- [Prompt]: Show every line of the data where the word "read" can be found.

- [Task material]:
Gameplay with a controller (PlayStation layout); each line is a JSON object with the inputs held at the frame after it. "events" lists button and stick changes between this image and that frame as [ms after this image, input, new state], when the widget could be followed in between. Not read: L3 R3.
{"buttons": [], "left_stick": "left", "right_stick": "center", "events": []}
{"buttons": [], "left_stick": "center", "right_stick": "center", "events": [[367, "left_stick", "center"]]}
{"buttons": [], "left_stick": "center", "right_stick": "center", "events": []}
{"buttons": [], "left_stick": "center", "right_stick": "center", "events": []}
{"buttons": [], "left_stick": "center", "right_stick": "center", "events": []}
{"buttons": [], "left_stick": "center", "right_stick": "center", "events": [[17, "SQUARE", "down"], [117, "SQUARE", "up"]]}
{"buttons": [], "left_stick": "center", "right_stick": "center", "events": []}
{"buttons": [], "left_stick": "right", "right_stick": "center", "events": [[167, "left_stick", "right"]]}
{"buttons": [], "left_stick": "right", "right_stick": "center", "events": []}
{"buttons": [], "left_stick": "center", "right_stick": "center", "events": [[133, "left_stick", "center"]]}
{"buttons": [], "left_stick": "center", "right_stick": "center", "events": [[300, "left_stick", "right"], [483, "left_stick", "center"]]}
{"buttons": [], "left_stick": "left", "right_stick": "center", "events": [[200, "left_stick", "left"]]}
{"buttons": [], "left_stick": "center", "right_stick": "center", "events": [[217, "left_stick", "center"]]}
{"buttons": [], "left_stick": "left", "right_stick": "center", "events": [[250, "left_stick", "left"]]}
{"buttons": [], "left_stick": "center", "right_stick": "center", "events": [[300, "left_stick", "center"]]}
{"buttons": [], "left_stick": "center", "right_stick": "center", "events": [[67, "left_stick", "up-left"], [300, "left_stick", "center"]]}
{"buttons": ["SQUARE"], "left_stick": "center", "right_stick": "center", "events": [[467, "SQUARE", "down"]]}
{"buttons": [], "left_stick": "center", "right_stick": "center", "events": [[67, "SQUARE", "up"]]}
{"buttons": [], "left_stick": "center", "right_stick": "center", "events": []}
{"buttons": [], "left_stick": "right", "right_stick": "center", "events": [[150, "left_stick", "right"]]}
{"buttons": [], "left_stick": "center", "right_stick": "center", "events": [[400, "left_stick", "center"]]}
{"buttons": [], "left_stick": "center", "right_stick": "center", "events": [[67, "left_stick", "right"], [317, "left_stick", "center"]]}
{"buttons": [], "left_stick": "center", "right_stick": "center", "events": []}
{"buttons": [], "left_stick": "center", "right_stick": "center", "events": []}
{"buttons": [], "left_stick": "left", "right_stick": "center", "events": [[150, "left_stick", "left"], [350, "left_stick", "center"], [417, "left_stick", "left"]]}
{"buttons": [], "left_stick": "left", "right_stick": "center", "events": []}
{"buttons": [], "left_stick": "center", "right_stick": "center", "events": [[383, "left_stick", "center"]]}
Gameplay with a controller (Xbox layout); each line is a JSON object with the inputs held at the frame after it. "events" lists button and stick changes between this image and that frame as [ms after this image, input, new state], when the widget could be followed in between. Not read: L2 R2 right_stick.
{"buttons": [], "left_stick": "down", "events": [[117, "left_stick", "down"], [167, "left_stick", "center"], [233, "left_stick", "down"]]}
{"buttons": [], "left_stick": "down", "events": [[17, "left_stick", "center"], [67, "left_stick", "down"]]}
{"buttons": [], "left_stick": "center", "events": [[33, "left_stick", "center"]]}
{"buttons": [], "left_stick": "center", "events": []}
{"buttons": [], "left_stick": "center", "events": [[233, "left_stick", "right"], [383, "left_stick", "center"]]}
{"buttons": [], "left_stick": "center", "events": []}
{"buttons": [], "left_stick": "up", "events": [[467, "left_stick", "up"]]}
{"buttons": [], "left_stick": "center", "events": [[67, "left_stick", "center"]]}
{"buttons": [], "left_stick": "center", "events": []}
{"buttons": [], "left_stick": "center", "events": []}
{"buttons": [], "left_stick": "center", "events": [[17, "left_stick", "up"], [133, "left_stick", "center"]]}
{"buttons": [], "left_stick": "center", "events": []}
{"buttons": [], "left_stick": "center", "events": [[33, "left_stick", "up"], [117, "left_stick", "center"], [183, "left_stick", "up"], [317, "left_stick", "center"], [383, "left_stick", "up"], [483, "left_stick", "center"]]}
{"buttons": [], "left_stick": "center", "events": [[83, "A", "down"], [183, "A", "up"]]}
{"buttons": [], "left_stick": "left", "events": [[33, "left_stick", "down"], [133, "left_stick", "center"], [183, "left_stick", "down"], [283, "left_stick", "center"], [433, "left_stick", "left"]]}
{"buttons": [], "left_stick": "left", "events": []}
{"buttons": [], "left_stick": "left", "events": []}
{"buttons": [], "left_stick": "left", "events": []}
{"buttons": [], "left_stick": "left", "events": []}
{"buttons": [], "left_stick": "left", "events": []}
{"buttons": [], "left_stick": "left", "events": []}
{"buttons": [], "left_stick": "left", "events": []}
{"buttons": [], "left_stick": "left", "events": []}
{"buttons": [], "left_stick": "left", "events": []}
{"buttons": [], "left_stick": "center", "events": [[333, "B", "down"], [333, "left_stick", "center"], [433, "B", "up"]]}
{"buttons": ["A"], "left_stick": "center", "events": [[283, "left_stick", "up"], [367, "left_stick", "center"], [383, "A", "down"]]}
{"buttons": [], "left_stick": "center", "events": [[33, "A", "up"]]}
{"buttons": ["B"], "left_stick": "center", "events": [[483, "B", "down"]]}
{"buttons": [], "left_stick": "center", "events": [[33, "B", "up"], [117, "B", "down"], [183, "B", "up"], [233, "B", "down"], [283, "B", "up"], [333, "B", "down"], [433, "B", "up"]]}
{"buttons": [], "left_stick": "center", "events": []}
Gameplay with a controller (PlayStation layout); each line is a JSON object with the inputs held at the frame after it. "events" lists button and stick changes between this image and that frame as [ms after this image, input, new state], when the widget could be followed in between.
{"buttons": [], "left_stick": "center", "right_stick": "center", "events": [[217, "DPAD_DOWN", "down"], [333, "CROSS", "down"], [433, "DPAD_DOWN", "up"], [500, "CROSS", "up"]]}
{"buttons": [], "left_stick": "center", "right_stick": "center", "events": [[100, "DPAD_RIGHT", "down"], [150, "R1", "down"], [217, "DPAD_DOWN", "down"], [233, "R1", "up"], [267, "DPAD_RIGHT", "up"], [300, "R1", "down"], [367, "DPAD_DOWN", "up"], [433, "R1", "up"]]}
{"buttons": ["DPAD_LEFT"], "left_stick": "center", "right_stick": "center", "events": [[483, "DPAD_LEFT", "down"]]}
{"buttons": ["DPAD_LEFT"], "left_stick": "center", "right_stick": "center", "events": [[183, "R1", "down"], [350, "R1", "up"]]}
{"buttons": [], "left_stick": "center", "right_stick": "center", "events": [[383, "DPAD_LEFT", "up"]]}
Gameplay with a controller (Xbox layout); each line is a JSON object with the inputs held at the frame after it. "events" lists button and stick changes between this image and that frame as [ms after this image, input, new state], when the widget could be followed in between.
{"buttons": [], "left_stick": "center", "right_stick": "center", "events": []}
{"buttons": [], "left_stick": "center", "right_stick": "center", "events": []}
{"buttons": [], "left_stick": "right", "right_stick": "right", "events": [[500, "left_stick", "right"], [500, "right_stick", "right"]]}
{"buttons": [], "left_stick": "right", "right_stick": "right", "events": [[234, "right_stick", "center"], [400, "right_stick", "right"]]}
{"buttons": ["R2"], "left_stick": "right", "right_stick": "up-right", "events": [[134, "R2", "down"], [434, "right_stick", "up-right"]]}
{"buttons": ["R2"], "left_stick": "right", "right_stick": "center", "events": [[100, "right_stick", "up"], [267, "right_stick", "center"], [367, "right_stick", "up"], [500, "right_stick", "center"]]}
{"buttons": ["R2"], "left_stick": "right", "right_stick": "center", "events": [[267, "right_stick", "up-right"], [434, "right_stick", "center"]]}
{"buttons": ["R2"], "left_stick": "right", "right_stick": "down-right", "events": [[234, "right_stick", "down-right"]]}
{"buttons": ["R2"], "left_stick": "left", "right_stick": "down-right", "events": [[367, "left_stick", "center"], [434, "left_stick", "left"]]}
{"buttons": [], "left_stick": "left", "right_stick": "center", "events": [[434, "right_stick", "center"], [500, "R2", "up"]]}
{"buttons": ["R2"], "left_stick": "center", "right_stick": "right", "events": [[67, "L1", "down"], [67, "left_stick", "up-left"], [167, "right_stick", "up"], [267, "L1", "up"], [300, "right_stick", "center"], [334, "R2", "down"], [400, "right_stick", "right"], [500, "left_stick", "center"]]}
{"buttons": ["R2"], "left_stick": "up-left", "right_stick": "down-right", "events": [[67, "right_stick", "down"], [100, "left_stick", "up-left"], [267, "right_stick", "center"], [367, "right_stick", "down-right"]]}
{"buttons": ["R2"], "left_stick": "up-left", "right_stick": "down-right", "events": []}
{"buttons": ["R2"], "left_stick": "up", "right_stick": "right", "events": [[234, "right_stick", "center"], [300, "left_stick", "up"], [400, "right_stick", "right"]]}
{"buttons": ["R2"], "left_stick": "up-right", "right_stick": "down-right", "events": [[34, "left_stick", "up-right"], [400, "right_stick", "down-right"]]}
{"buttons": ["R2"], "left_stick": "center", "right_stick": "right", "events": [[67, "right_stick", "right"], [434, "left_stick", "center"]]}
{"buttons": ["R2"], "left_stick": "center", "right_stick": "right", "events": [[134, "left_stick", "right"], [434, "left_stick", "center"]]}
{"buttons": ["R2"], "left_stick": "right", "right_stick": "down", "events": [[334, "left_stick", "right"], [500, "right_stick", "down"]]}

- [Answer to this exercise]:
Gameplay with a controller (PlayStation layout); each line is a JSON object with the inputs held at the frame after it. "events" lists button and stick changes between this image and that frame as [ms after this image, input, new state], when the widget could be followed in between. Not read: L3 R3.
Gameplay with a controller (Xbox layout); each line is a JSON object with the inputs held at the frame after it. "events" lists button and stick changes between this image and that frame as [ms after this image, input, new state], when the widget could be followed in between. Not read: L2 R2 right_stick.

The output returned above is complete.